Problem
Some R packages provide generic functions e.g. for training models, calculating distances, etc., where one model out of a set of various possible models has to be chosen as a parameter of the function.
Issues:
- Documenting the possible entries is not easy, because a single model description already contains a lot of information. When many models must be described in help, the help page of the function becomes too large (in particular the parameter description part).
- The model description itself should be structured.
Existing solutions
How is this problem solved by different popular packages?
caret
train method
method: a string specifying which classification or regression model to use. Possible values are found using ‘names(getModelInfo())’. See <URL: http://topepo.github.io/caret/bytag.html>. A list of functions can also be passed for a custom model function. See <URL: http://topepo.github.io/caret/custom_models.html> for details.
preProcess: a string vector that defines a pre-processing of the predictor data.

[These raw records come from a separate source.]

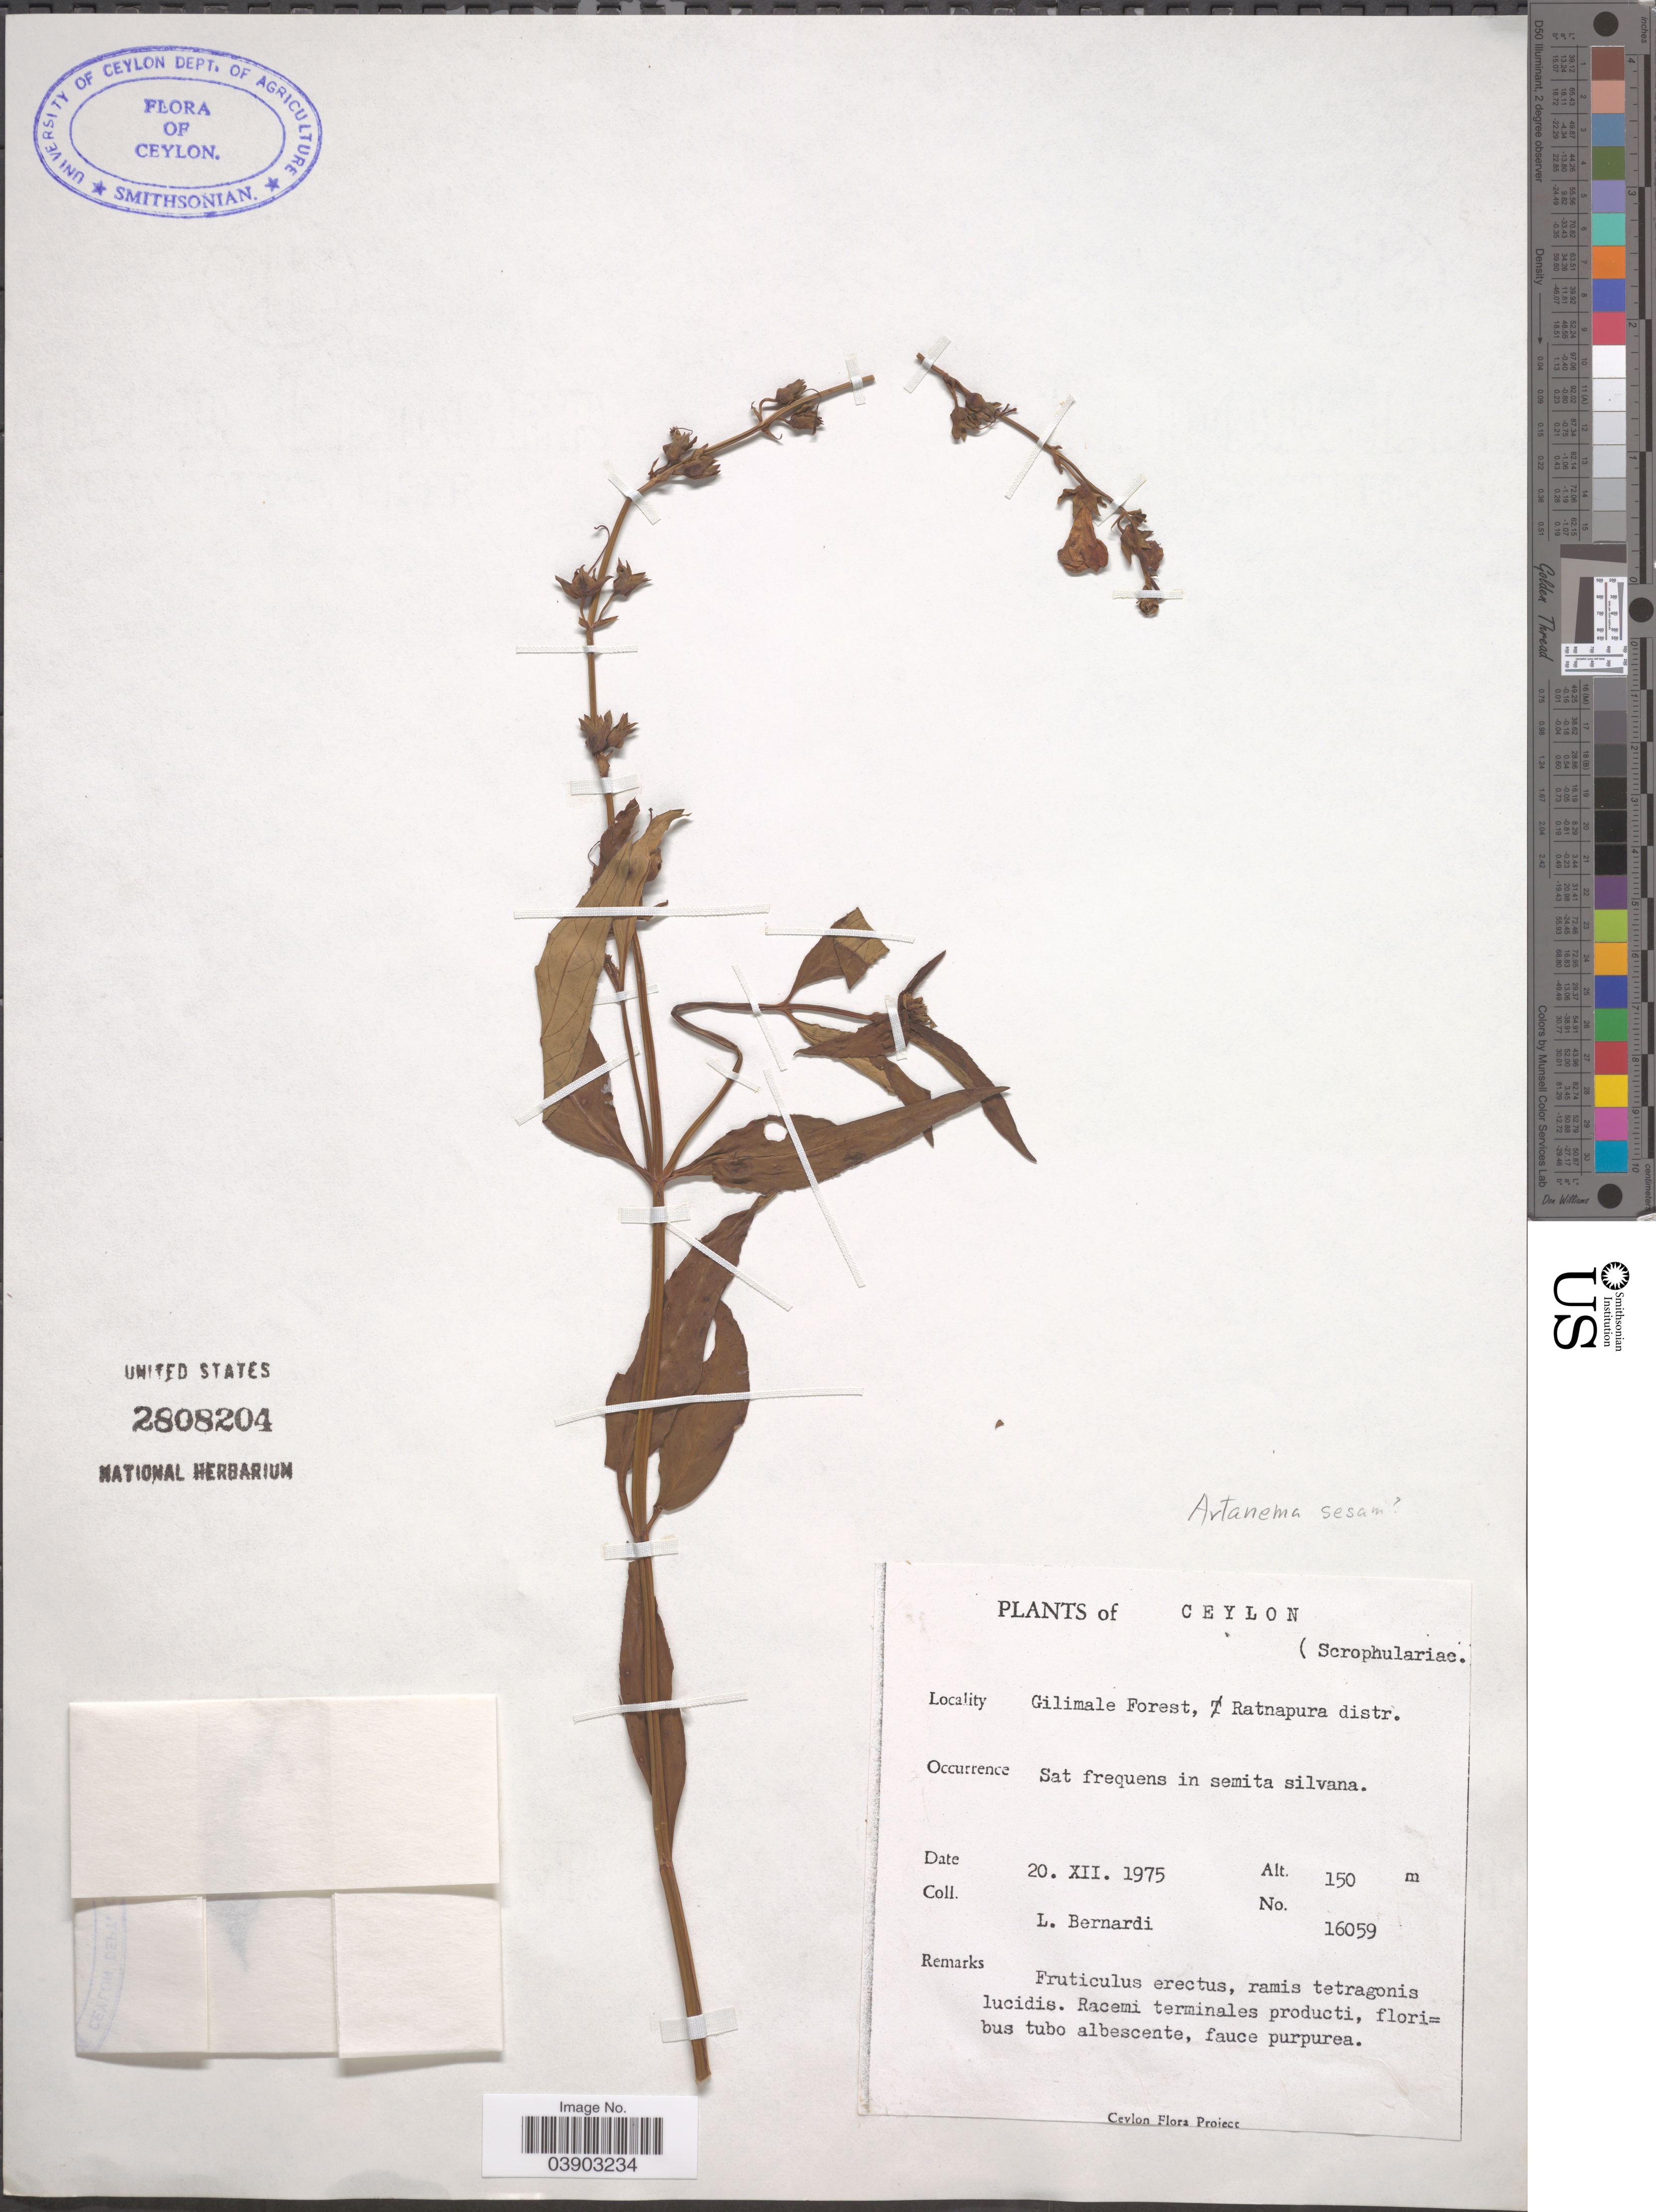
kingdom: Plantae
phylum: Tracheophyta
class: Magnoliopsida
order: Lamiales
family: Linderniaceae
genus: Artanema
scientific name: Artanema sp.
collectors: L. Bernardi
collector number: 16059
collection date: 1975-12-20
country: Sri Lanka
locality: Ceylon. Gilimale Forest, Ratnapura distr.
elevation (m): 150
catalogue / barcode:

Current possibilities are "BoxCox", "YeoJohnson", "expoTrans", "center", "scale", "range", "knnImpute", "bagImpute", "medianImpute", "pca", "ica" and "spatialSign". The default is no pre-processing. See ‘preProcess’ and ‘trainControl’ on the procedures and how to adjust them. Pre-processing code is only designed to work when ‘x’ is a simple matrix or data frame.
getModelInfo shows infos about models and packages that are accessible via ‘train’

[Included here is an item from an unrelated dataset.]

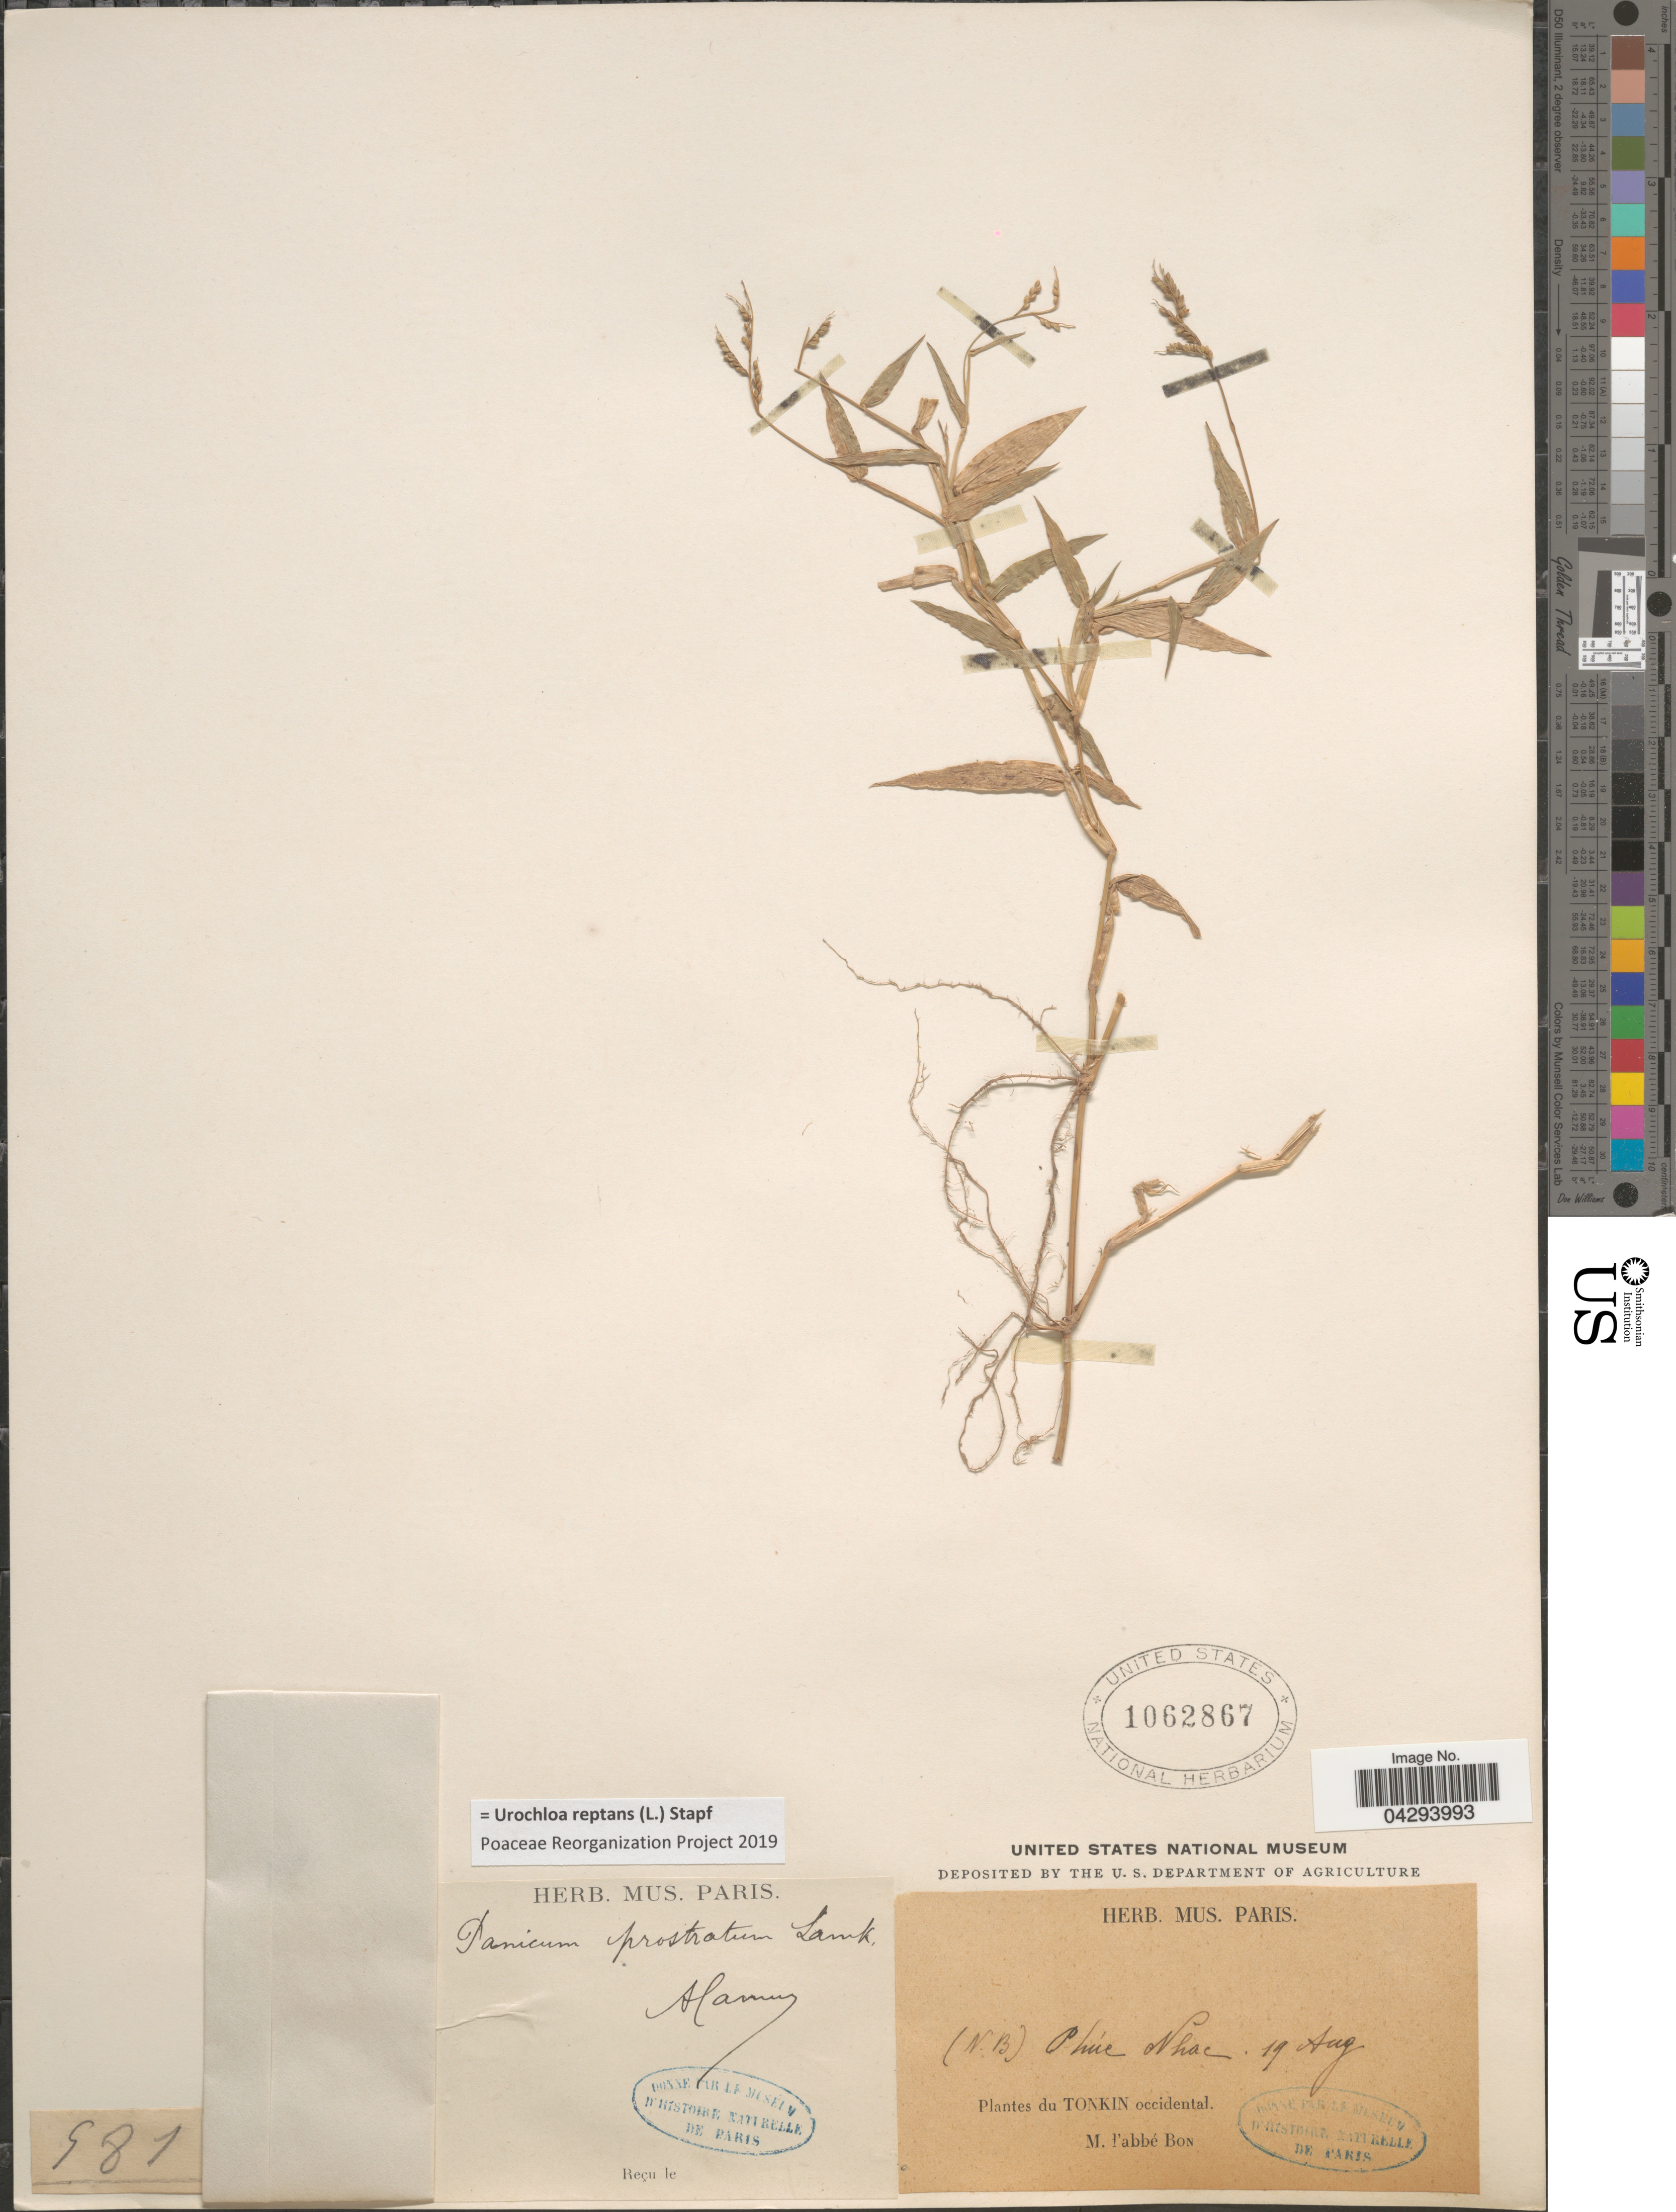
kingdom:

Usage: modelLookup(model = NULL) checkInstall(pkg) getModelInfo(model = NULL, regex = TRUE, ...) ‘modelLookup’ is good for getting information related to the tuning parameters for a model. ‘getModelInfo’ will return all the functions and metadata associated with a model. Both of these functions will only search within the models bundled in this package.
Value: ‘modelLookup’ produces a data frame with columns model: a character string for the model code parameter : the tuning parameter name label : a tuning parameter label (used in plots) forReg : a logical; can the model be used for regression? forClass : a logical; can the model be used for classification? probModel : a logical; does the model produce class probabilities? ‘getModelInfo’ returns a list containing one or more lists of the standard model information.
Returned info from getModelInfo is a rather cryptic list.
preProcess is a function which has it's own different method types. The methods are explained in the details section of the perProcess help page.
trainControl is also a function, where different possible values for methods are listed, but not explained. Only hints which methods should be used under which circumstances.
proxy
# summary of available distance measures summary(pr_DB) # particular info about one distance measure pr_DB$get_entry("Jaccard")
dtw
# directly print stepPattern (it's a class) print(symmetric2)
arules
object of class APparameter or named list.